### EXERCISE DESCRIPTION
Output every non-blank line of the text read from the pages in the data records below as a Markdown table with the columns Num and Content, where Num is the row number and Content is the line. Exclude the pictures from the table.

(Data records)
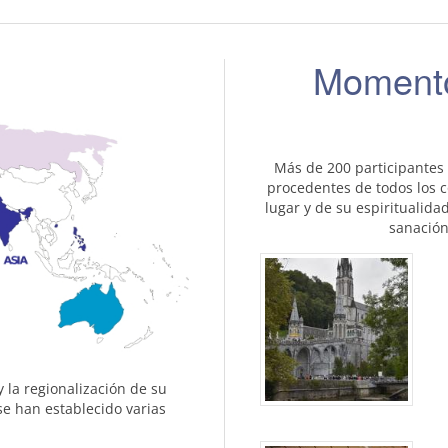
Momento
Más de 200 participantes 
procedentes de todos los c
lugar y de su espiritualida
sanación
y la regionalización de su
se han establecido varias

### ANSWER BOX
| Num | Content |
|---|---|
| 1 | Momento |
| 2 | Más de 200 participantes  |
| 3 | procedentes de todos los c |
| 4 | lugar y de su espiritualida |
| 5 | sanación |
| 6 | y la regionalización de su |
| 7 | se han establecido varias |